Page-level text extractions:
════
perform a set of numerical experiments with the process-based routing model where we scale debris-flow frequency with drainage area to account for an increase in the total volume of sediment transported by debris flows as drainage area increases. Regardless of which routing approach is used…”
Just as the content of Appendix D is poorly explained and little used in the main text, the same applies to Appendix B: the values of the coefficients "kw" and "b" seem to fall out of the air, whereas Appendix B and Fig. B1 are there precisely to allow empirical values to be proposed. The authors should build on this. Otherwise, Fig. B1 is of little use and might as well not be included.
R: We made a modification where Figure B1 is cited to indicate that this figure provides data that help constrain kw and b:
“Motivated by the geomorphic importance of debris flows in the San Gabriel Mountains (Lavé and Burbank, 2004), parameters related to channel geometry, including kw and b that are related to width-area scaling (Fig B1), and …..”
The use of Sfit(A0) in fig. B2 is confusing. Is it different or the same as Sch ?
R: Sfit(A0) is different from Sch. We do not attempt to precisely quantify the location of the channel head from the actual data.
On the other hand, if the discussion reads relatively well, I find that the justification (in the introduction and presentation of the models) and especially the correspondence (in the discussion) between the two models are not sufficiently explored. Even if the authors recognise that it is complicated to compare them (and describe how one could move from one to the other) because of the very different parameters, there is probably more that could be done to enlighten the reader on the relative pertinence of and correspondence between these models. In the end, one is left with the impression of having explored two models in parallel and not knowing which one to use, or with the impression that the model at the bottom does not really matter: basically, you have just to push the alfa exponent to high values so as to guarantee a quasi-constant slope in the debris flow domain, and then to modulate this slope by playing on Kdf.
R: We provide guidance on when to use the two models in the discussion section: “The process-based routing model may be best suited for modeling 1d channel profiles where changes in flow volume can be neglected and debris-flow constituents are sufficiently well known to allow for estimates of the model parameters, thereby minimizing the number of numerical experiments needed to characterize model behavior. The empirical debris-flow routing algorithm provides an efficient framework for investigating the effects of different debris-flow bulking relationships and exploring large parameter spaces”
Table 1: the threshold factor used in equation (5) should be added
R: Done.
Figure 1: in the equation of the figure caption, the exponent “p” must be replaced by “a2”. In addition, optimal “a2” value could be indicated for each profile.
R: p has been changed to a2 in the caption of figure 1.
════
What is needed
Each line of the data that holds the word "based" should be copied.

Completed task
perform a set of numerical experiments with the process-based routing model where we scale debris-flow frequency with drainage area to account for an increase in the total volume of sediment transported by debris flows as drainage area increases. Regardless of which routing approach is used…”
R: We provide guidance on when to use the two models in the discussion section: “The process-based routing model may be best suited for modeling 1d channel profiles where changes in flow volume can be neglected and debris-flow constituents are sufficiently well known to allow for estimates of the model parameters, thereby minimizing the number of numerical experiments needed to characterize model behavior. The empirical debris-flow routing algorithm provides an efficient framework for investigating the effects of different debris-flow bulking relationships and exploring large parameter spaces”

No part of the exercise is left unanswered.